REQUIRED ACTION
Answer these questions from the forum thread about magazines and journalists below:
1. In what year did one poster get a CC subscription?
2. What was the starting pay for a salaried journalist at the Tulsa World in 2005?
3. What job did the Journalism graduate take instead, and for about how much per year?

EXTRACT TO READ
§
I'm a lifelong newspaper reader - start every day that way. One thing that I've seen is that they're hiring "safer" columnists who are less likely to be fingered by the current grievance group do jour. And guess what? They're pretty boring.
T.J.
MegaDork
12/20/19 11:22 a.m.
It is funny that as the magazines are going away, the threads about them keep appearing. This is the 3rd thread about the same 19 magazines. Will we reach some sort of singularity if we get to 19 threads about it?
I got a CC subscription in 1984. It was full of advertorials then.
Actually stopped reading CC for a while until the mid 90s when they got hugely awesome.
lots of my friends worked decades at the magazines , they all were there day to day and saw thru the years how magazines got thinner and thicker depending on the economy ,
But now very few writers are full time , buying a freelance story fills the pages and cost nothing compared to a real employee with benefits ,
But most writers cannot survive on a freelance story or 2 a month.........chicken or egg ????
In reply to californiamilleghia :
I think the treatmeant of, and relatively few number of quality journalists is very much an egg to the parent chicken of the declining sales here.
Adrian_Thompson said:
In reply to californiamilleghia :
I think the treatmeant of, and relatively few number of quality journalists is very much an egg to the parent chicken of the declining sales here.
Who wants to go get a college degree to write for a magazine, to end up making less than a manager at a fast food restaurant? There are a lot of jobs with this problem, teachers being the largest.
It's why my Journalism degree isn't being used in journalism. When I graduated in 2005, the starting pay for a journalist at the Tulsa World was $24k for a salaried position. Judging by the hours worked, you'd be at maybe $10/hr?
So I took a job with State Farm as a claim rep for almost $40k/yr instead.
§
DATA TO EXAMINE
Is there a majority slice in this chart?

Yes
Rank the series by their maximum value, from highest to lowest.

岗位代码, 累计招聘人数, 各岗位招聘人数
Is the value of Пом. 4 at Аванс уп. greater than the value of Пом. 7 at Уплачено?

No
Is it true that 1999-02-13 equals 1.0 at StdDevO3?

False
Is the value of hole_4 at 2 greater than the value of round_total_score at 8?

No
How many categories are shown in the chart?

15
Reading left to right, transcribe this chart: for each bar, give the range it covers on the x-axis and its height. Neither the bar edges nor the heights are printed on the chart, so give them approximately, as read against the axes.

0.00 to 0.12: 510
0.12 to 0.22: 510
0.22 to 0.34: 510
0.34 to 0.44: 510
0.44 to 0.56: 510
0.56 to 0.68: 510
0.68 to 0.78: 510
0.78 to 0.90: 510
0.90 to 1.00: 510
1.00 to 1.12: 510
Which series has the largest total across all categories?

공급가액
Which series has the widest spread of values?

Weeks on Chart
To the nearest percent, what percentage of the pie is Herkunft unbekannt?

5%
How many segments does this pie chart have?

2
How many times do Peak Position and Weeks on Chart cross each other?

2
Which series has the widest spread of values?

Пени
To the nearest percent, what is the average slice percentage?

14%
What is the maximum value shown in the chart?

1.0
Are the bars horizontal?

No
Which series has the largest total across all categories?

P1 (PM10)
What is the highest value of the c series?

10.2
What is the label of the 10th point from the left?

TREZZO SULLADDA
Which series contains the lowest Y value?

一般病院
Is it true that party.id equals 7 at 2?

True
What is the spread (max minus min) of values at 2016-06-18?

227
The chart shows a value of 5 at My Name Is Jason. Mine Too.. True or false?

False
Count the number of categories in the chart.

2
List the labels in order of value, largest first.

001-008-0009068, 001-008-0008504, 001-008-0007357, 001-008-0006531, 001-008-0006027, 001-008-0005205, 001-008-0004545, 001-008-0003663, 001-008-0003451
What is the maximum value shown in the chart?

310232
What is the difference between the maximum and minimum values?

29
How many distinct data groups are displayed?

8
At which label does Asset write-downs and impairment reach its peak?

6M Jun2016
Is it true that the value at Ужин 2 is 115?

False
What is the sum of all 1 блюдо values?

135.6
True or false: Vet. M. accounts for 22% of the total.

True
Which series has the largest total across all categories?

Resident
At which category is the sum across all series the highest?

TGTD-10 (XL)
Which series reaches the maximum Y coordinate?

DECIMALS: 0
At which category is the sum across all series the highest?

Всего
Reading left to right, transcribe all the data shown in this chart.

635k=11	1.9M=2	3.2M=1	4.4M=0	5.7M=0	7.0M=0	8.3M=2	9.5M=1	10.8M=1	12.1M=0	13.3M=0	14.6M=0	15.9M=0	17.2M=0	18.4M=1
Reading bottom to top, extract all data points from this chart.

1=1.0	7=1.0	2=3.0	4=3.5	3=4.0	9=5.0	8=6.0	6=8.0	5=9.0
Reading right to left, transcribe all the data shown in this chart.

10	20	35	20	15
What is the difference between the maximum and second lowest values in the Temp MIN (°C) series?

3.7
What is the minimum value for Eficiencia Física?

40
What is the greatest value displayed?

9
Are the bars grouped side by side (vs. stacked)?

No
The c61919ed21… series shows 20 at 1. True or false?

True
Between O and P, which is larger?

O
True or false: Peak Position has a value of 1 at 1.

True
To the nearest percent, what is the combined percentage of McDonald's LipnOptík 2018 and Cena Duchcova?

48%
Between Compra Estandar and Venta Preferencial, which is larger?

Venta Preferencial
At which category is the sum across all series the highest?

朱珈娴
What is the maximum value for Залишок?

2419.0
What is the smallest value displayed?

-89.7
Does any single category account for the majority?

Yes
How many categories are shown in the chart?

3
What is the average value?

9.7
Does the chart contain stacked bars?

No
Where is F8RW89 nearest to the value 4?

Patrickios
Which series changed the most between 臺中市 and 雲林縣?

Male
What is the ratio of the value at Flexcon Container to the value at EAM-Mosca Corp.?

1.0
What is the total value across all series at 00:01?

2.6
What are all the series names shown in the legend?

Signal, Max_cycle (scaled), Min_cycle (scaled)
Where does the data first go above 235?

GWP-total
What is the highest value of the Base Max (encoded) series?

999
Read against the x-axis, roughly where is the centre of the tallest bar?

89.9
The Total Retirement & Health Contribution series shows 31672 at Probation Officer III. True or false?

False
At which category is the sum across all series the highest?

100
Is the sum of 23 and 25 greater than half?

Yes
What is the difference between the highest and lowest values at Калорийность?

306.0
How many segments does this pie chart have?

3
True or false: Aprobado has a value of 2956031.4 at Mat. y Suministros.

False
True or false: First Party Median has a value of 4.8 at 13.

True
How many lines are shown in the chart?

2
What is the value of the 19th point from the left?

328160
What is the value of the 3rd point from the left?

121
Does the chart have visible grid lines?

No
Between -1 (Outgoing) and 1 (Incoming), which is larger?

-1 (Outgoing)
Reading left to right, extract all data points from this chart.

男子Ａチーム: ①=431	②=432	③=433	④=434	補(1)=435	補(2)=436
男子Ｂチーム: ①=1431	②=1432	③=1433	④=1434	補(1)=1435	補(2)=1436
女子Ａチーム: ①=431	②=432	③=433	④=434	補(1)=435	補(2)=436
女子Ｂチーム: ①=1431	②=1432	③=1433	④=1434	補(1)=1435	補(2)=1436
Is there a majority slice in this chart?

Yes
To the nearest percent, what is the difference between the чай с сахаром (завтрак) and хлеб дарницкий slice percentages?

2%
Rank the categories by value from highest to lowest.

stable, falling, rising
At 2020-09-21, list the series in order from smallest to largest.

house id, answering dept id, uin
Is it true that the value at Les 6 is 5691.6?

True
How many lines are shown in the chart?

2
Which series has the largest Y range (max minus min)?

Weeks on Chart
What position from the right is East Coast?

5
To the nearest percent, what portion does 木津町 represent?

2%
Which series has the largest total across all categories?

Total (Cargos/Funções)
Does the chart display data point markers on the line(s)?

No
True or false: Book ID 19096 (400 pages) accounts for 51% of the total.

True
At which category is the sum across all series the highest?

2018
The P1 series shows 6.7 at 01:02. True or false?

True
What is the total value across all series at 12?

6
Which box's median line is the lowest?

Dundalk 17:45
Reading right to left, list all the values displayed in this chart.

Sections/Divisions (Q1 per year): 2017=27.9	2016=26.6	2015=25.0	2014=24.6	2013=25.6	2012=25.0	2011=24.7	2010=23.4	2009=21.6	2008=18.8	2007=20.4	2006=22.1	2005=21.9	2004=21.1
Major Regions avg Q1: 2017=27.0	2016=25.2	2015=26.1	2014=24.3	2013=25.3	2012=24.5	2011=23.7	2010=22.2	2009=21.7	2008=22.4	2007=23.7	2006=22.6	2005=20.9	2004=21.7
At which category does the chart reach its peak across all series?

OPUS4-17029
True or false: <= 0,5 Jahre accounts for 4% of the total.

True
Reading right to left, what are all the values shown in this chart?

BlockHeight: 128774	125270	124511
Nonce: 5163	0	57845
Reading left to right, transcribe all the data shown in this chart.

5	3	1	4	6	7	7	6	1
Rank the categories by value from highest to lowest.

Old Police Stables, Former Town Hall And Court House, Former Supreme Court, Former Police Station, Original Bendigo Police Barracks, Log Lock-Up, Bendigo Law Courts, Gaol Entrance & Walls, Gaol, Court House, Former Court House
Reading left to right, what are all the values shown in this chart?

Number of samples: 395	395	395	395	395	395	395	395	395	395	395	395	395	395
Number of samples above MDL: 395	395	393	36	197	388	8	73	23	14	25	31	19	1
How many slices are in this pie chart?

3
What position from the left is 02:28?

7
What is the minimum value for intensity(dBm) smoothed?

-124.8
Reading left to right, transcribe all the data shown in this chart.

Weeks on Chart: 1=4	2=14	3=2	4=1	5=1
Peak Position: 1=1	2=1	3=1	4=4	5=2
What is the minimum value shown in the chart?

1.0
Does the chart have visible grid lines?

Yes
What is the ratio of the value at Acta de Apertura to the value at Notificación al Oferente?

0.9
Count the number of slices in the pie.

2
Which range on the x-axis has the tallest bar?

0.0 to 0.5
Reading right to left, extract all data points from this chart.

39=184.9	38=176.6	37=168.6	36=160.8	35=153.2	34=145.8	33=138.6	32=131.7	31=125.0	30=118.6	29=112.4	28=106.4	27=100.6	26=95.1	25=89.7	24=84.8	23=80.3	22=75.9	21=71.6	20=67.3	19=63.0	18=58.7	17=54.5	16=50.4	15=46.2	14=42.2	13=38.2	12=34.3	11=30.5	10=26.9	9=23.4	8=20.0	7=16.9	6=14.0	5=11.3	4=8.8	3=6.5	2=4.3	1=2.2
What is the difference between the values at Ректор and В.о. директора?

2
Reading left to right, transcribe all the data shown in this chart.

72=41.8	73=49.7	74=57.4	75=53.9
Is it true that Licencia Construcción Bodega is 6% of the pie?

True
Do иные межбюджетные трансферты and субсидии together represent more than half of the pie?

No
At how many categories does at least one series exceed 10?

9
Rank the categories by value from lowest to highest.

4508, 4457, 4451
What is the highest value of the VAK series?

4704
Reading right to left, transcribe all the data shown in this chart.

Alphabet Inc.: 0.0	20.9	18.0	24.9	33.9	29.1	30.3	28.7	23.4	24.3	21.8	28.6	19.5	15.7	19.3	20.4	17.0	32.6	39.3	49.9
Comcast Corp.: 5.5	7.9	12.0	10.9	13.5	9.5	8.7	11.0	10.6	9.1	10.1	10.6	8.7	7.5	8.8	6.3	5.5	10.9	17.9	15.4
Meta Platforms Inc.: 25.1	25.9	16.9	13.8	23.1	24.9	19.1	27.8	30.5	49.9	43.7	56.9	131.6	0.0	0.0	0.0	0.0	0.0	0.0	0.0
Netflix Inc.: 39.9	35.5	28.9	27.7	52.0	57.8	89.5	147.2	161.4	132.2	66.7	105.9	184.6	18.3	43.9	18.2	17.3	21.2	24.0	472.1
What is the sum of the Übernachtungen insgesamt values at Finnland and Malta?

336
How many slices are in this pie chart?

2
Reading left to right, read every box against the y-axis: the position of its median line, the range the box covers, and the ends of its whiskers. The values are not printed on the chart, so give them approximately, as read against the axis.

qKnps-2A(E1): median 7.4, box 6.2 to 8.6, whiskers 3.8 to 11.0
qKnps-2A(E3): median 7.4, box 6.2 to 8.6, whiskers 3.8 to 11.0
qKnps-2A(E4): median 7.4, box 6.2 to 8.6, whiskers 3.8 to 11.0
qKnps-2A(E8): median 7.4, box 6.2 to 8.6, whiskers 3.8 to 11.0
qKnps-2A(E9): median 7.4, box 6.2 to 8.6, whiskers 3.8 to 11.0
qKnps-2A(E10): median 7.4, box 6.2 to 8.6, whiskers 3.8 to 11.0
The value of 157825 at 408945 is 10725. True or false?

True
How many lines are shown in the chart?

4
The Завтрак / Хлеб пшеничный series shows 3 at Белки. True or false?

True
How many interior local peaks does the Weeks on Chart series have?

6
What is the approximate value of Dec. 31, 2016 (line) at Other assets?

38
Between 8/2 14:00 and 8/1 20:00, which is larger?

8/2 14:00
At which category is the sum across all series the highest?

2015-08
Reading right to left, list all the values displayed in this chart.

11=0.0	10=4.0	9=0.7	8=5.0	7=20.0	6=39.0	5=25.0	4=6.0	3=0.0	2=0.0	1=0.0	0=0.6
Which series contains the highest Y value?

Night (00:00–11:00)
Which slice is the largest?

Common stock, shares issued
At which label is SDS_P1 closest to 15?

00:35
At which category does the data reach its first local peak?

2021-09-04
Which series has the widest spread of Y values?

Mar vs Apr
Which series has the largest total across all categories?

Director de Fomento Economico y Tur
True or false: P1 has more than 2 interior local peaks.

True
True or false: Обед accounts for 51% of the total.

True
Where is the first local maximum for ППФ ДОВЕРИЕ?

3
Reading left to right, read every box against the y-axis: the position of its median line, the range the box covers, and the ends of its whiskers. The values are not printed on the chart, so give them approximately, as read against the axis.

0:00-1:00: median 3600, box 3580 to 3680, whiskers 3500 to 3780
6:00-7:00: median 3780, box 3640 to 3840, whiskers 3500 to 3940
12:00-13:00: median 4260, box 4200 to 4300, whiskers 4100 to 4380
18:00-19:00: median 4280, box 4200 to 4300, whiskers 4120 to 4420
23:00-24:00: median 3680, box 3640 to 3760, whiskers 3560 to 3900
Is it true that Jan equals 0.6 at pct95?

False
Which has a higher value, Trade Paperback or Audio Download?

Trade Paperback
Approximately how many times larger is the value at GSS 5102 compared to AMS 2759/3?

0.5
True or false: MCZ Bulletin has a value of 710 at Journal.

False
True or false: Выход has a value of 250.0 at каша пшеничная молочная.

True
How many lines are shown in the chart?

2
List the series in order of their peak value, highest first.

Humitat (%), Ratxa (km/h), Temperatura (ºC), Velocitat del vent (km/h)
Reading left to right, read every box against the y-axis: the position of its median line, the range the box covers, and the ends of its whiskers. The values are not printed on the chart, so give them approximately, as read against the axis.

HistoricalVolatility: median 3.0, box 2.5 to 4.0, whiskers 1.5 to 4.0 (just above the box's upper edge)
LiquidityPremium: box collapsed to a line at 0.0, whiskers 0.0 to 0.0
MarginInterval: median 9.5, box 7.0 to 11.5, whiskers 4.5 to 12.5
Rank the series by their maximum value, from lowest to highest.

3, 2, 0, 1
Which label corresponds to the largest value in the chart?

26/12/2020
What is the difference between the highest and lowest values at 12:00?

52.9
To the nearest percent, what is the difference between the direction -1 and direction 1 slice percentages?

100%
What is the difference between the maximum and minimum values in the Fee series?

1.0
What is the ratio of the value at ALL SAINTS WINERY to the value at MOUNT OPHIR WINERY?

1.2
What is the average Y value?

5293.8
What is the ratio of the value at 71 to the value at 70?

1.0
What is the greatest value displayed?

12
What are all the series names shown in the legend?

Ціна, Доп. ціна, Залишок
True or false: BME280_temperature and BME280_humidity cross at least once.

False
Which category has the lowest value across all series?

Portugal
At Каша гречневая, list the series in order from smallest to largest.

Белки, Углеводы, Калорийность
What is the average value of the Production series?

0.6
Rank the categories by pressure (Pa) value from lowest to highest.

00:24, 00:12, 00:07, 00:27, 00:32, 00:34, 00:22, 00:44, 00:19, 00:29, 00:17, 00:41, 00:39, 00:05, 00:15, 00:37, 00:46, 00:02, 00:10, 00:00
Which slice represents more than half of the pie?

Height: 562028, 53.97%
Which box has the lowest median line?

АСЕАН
§
SOLUTION TO THIS EXERCISE
1. 1984
2. $24k
3. A claim rep job with State Farm, for almost $40k/yr